En matière de littérature actuelle, mon expertise se situe plutôt du côté des Américains. Je pense notamment aux oeuvres de David Foster Wallace, Jonathan Safran Foer, Dave Eggers, Nicole Krauss, Don Delillo ou Robert Coover, qui savent reproduire dans la fiction l'expérience cognitive de l'hypertexte. Le roman Infinite Jest, de Wallace, est riche de plus 1080 pages, dont une centaine est constituée exclusivement de notes en annexe. L'auteur y interroge de fond en comble les médiums du divertissement dans la société contemporaine. De surcroît, ce type d'ouvrage intimidant par son format physique - dans certains cas, on dirait qu'on se sauve avec un morceau du pavé - arrive à se tailler une place parmi les listes de best-sellers aux États-Unis.

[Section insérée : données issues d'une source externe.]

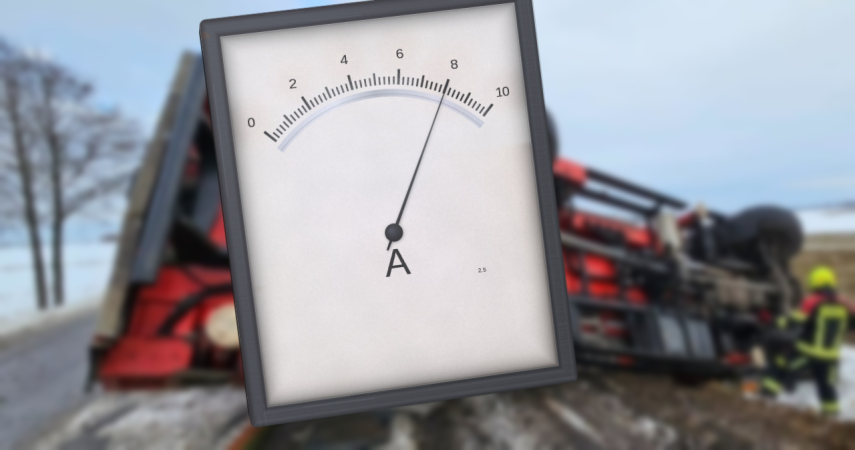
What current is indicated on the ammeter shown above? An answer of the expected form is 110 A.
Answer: 8 A
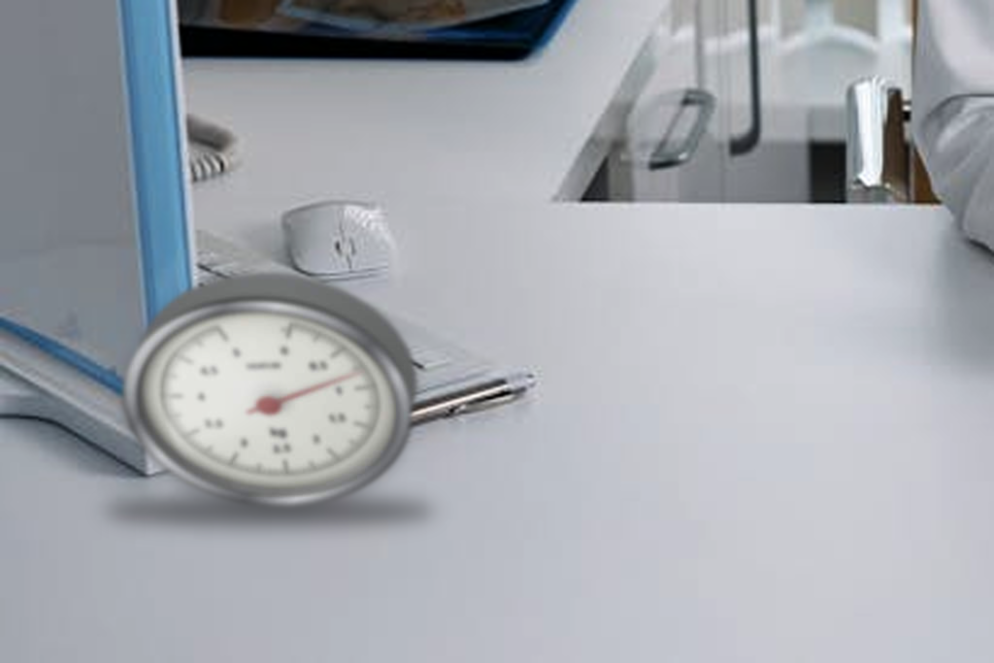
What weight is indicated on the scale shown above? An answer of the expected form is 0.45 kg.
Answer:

Mais, bon, vous ne craignez pas, vous non plus, la disparition du livre comme tel. Et j'espère que vous me pardonnerez de me laisser hérisser le poil quand on me cite un auteur moderne comme argument dans un débat concernant, en tout et pour tout, la société actuelle. Oui, le texte est texture, il est physique, spatial. Mais il faut savoir que pour certains le plaisir du texte comme parcours cognitif est bel et bien réel et palpable, même sur Internet.

Sincèrement,



William S. Messier

étudiant à la maîtrise en littérature à l'UQAM
auteur de "Townships, récits d'origines" éd. Marchand de feuilles

1 commentaire:

Catherine a dit...

Après notre discussion, j'ai repensé à un livre que j'ai déjà lu: Close Reading New Media : Analyzing Electronic Literature. Avant toute chose, l’essai affirme qu'il existe une certaine littérature électronique qui répond au principe d’hypertextualité, principe au coeur de l’ensemble de son argumentation. Cette hypertextualité modifie profondément le rôle du lecteur qui de passif devient actif et créateur alors qu’il est appelé à choisir son trajet – unique – parmi les possibilités textuelles.

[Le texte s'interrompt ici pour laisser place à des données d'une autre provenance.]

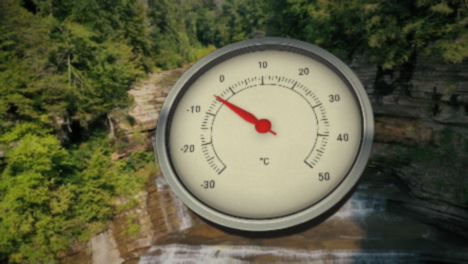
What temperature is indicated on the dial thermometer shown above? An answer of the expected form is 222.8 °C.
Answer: -5 °C
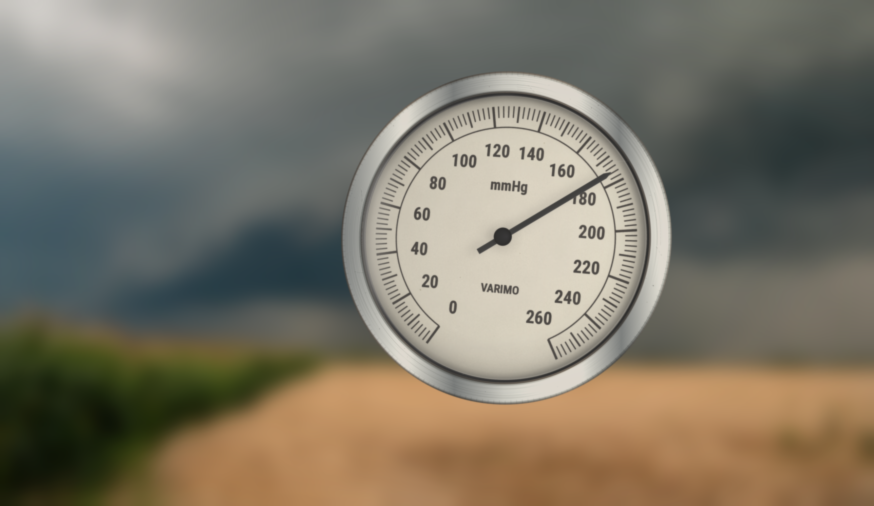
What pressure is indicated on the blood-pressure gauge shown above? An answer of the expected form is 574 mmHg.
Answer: 176 mmHg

Il existe sur internet une nouvelle façon de concevoir la littérature, la lecture et le texte. On n'est pas moins intelligent (!) parce qu'on se prête au jeu et qu'on choisit de naviguer à travers un monde infini de textes. Et, comme le disait Alexie, ça ne nous empêche pas non plus de retourner aux grosses briques. Pour le plaisir de la lecture rigoureuse, certes. Mais aussi pour la beauté de l'objet.